◆ **ACTIVITY**
Print out every record exactly as it appears.
(Beginning of MATERIAL PROVIDED)
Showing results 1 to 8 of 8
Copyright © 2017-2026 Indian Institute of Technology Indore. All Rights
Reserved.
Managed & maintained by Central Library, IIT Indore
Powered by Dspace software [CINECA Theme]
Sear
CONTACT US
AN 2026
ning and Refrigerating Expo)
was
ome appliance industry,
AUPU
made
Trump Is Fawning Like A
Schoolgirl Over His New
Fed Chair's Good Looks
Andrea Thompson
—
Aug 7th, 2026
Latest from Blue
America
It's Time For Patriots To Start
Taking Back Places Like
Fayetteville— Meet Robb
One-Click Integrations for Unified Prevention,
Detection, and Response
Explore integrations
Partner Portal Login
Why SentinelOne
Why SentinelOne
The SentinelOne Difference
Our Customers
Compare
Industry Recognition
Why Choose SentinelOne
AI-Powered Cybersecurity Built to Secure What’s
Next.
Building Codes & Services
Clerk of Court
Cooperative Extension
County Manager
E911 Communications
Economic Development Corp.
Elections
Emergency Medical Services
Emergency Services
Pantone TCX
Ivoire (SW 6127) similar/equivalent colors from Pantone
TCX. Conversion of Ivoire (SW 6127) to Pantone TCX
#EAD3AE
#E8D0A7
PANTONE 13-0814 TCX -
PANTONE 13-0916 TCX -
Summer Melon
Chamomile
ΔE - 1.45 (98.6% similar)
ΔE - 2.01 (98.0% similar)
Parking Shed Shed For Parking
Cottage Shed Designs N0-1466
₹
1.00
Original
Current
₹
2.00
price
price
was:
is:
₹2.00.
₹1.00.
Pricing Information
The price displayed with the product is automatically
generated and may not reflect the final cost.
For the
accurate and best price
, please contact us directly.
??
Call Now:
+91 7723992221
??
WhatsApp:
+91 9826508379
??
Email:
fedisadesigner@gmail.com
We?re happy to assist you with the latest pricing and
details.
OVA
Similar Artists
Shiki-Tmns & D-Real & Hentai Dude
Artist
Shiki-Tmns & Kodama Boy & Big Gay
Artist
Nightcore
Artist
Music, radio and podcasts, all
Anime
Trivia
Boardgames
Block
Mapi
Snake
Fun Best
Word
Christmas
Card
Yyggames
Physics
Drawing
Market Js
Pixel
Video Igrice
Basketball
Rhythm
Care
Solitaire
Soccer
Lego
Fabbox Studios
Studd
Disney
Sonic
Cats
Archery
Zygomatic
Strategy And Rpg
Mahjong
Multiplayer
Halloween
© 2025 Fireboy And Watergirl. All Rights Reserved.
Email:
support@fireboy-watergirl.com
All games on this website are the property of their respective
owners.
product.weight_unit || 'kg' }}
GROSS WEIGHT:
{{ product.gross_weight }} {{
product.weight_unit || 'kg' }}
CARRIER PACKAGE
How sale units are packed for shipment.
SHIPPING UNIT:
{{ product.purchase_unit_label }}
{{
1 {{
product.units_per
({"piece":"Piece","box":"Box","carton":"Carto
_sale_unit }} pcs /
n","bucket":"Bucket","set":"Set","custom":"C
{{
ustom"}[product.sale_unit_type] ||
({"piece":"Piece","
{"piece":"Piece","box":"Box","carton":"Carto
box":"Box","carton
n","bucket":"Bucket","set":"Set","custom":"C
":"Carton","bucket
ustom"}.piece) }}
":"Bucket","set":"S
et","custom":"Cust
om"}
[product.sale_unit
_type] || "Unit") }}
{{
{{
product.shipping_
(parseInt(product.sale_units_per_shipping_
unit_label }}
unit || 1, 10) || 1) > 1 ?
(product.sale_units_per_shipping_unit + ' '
(End of MATERIAL PROVIDED)
◆ **ANSWER FOR THIS EXERCISE**
Showing results 1 to 8 of 8
Copyright © 2017-2026 Indian Institute of Technology Indore. All Rights
Reserved.
Managed & maintained by Central Library, IIT Indore
Powered by Dspace software [CINECA Theme]
Sear
CONTACT US
AN 2026
ning and Refrigerating Expo)
was
ome appliance industry,
AUPU
made
Trump Is Fawning Like A
Schoolgirl Over His New
Fed Chair's Good Looks
Andrea Thompson
—
Aug 7th, 2026
Latest from Blue
America
It's Time For Patriots To Start
Taking Back Places Like
Fayetteville— Meet Robb
One-Click Integrations for Unified Prevention,
Detection, and Response
Explore integrations
Partner Portal Login
Why SentinelOne
Why SentinelOne
The SentinelOne Difference
Our Customers
Compare
Industry Recognition
Why Choose SentinelOne
AI-Powered Cybersecurity Built to Secure What’s
Next.
Building Codes & Services
Clerk of Court
Cooperative Extension
County Manager
E911 Communications
Economic Development Corp.
Elections
Emergency Medical Services
Emergency Services
Pantone TCX
Ivoire (SW 6127) similar/equivalent colors from Pantone
TCX. Conversion of Ivoire (SW 6127) to Pantone TCX
#EAD3AE
#E8D0A7
PANTONE 13-0814 TCX -
PANTONE 13-0916 TCX -
Summer Melon
Chamomile
ΔE - 1.45 (98.6% similar)
ΔE - 2.01 (98.0% similar)
Parking Shed Shed For Parking
Cottage Shed Designs N0-1466
₹
1.00
Original
Current
₹
2.00
price
price
was:
is:
₹2.00.
₹1.00.
Pricing Information
The price displayed with the product is automatically
generated and may not reflect the final cost.
For the
accurate and best price
, please contact us directly.
??
Call Now:
+91 7723992221
??
WhatsApp:
+91 9826508379
??
Email:
fedisadesigner@gmail.com
We?re happy to assist you with the latest pricing and
details.
OVA
Similar Artists
Shiki-Tmns & D-Real & Hentai Dude
Artist
Shiki-Tmns & Kodama Boy & Big Gay
Artist
Nightcore
Artist
Music, radio and podcasts, all
Anime
Trivia
Boardgames
Block
Mapi
Snake
Fun Best
Word
Christmas
Card
Yyggames
Physics
Drawing
Market Js
Pixel
Video Igrice
Basketball
Rhythm
Care
Solitaire
Soccer
Lego
Fabbox Studios
Studd
Disney
Sonic
Cats
Archery
Zygomatic
Strategy And Rpg
Mahjong
Multiplayer
Halloween
© 2025 Fireboy And Watergirl. All Rights Reserved.
Email:
support@fireboy-watergirl.com
All games on this website are the property of their respective
owners.
product.weight_unit || 'kg' }}
GROSS WEIGHT:
{{ product.gross_weight }} {{
product.weight_unit || 'kg' }}
CARRIER PACKAGE
How sale units are packed for shipment.
SHIPPING UNIT:
{{ product.purchase_unit_label }}
{{
1 {{
product.units_per
({"piece":"Piece","box":"Box","carton":"Carto
_sale_unit }} pcs /
n","bucket":"Bucket","set":"Set","custom":"C
{{
ustom"}[product.sale_unit_type] ||
({"piece":"Piece","
{"piece":"Piece","box":"Box","carton":"Carto
box":"Box","carton
n","bucket":"Bucket","set":"Set","custom":"C
":"Carton","bucket
ustom"}.piece) }}
":"Bucket","set":"S
et","custom":"Cust
om"}
[product.sale_unit
_type] || "Unit") }}
{{
{{
product.shipping_
(parseInt(product.sale_units_per_shipping_
unit_label }}
unit || 1, 10) || 1) > 1 ?
(product.sale_units_per_shipping_unit + ' '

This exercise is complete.